Question

Find the local maximum value and local minimum value (whichever exists) for the function \[ f(x) = 4x^2 + \frac{1}{x}, \quad (x \neq 0). \]

Hint:

Use the first derivative test to find critical points and the second derivative test to classify them as local maxima or minima.

Answer 1

To find the critical points, differentiate \( f(x) \) with respect to \( x \): \[ f'(x) = \frac{d}{dx} \left( 4x^2 + \frac{1}{x} \right) = 8x - \frac{1}{x^2}. \] Set \( f'(x) = 0 \) to find the critical points: \[ 8x - \frac{1}{x^2} = 0 \quad \Rightarrow \quad 8x^3 = 1 \quad \Rightarrow \quad x = \frac{1}{2}. \] To classify the critical point, compute the second derivative: \[ f''(x) = \frac{d}{dx} \left( 8x - \frac{1}{x^2} \right) = 8 + \frac{2}{x^3}. \] Substitute \( x = \frac{1}{2} \): \[ f''\left(\frac{1}{2}\right) = 8 + \frac{2}{\left(\frac{1}{2}\right)^3} = 8 + 16 = 24>0. \] Since \( f''(x)>0 \), the function has a local minimum at \( x = \frac{1}{2} \).
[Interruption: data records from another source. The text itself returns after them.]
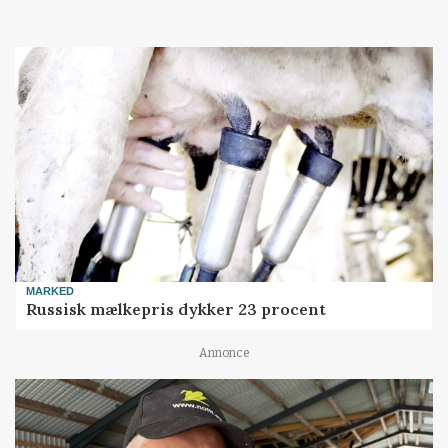
MARKED
Russisk mælkepris dykker 23 procent
Annonce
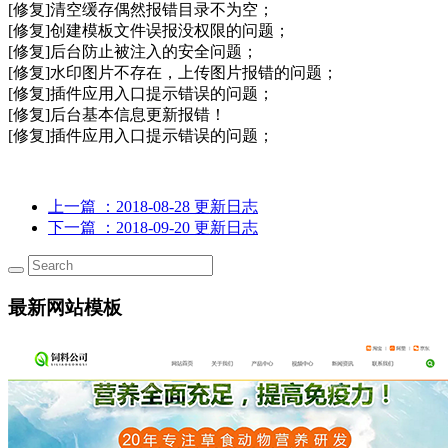
[修复]清空缓存偶然报错目录不为空；
[修复]创建模板文件误报没权限的问题；
[修复]后台防止被注入的安全问题；
[修复]水印图片不存在，上传图片报错的问题；
[修复]插件应用入口提示错误的问题；
[修复]后台基本信息更新报错！
[修复]插件应用入口提示错误的问题；
上一篇
：2018-08-28 更新日志
下一篇
：2018-09-20 更新日志
最新网站模板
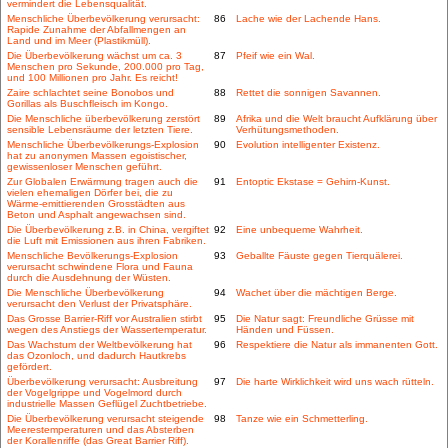
vermindert die Lebensqualität.
Menschliche Überbevölkerung verursacht:
86
Lache wie der Lachende Hans.
Rapide Zunahme der Abfallmengen an
Land und im Meer (Plastikmüll).
Die Überbevölkerung wächst um ca. 3
87
Pfeif wie ein Wal.
Menschen pro Sekunde, 200.000 pro Tag,
und 100 Millionen pro Jahr. Es reicht!
Zaire schlachtet seine Bonobos und
88
Rettet die sonnigen Savannen.
Gorillas als Buschfleisch im Kongo.
Die Menschliche überbevölkerung zerstört
89
Afrika und die Welt braucht Aufklärung über
sensible Lebensräume der letzten Tiere.
Verhütungsmethoden.
Menschliche Überbevölkerungs-Explosion
90
Evolution intelligenter Existenz.
hat zu anonymen Massen egoistischer,
gewissenloser Menschen geführt.
Zur Globalen Erwärmung tragen auch die
91
Entoptic Ekstase = Gehirn-Kunst.
vielen ehemaligen Dörfer bei, die zu
Wärme-emittierenden Grosstädten aus
Beton und Asphalt angewachsen sind.
Die Überbevölkerung z.B. in China, vergiftet
92
Eine unbequeme Wahrheit.
die Luft mit Emissionen aus ihren Fabriken.
Menschliche Bevölkerungs-Explosion
93
Geballte Fäuste gegen Tierquälerei.
verursacht schwindene Flora und Fauna
durch die Ausdehnung der Wüsten.
Die Menschliche Überbevölkerung
94
Wachet über die mächtigen Berge.
verursacht den Verlust der Privatsphäre.
Das Grosse Barrier-Riff vor Australien stirbt
95
Die Natur sagt: Freundliche Grüsse mit
wegen des Anstiegs der Wassertemperatur.
Händen und Füssen.
Das Wachstum der Weltbevölkerung hat
96
Respektiere die Natur als immanenten Gott.
das Ozonloch, und dadurch Hautkrebs
gefördert.
Überbevölkerung verursacht: Ausbreitung
97
Die harte Wirklichkeit wird uns wach rütteln.
der Vogelgrippe und Vogelmord durch
industrielle Massen Geflügel Zuchtbetriebe.
Die Überbevölkerung verursacht steigende
98
Tanze wie ein Schmetterling.
Meerestemperaturen und das Absterben
der Korallenriffe (das Great Barrier Riff).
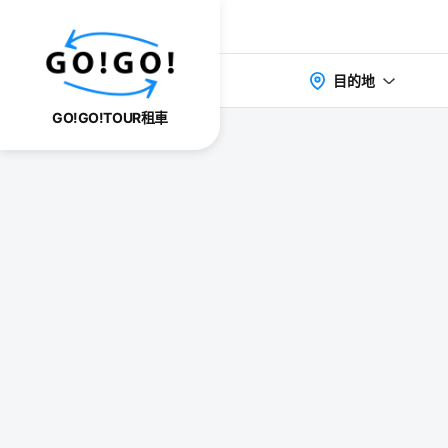
目的地
GO!GO!TOUR租車
検索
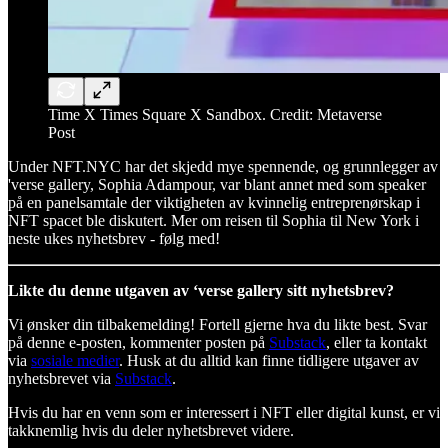
Time X Times Square X Sandbox. Credit: Metaverse
Post
Under NFT.NYC har det skjedd mye spennende, og grunnlegger av
'verse gallery, Sophia Adampour, var blant annet med som speaker
på en panelsamtale der viktigheten av kvinnelig entreprenørskap i
NFT spacet ble diskutert. Mer om reisen til Sophia til New York i
neste ukes nyhetsbrev - følg med!
Likte du denne utgaven av ‘verse gallery sitt nyhetsbrev?
Vi ønsker din tilbakemelding! Fortell gjerne hva du likte best. Svar
på denne e-posten, kommenter posten på
Substack
, eller ta kontakt
via
sosiale medier
. Husk at du alltid kan finne tidligere utgaver av
nyhetsbrevet via
Substack
.
Hvis du har en venn som er interessert i NFT eller digital kunst, er vi
takknemlig hvis du deler nyhetsbrevet videre.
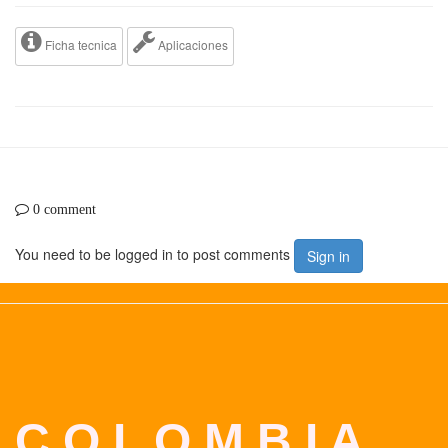
Ficha tecnica
Aplicaciones
0 comment
You need to be logged in to post comments
Sign in
C O L O M B I A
Find the value of \( f(x) \) at \( x = \frac{1}{2} \): \[ f\left(\frac{1}{2}\right) = 4\left(\frac{1}{2}\right)^2 + \frac{1}{\frac{1}{2}} = 4\left(\frac{1}{4}\right) + 2 = 1 + 2 = 3. \] Final Answer: The local minimum value of \( f(x) \) is \( 3 \).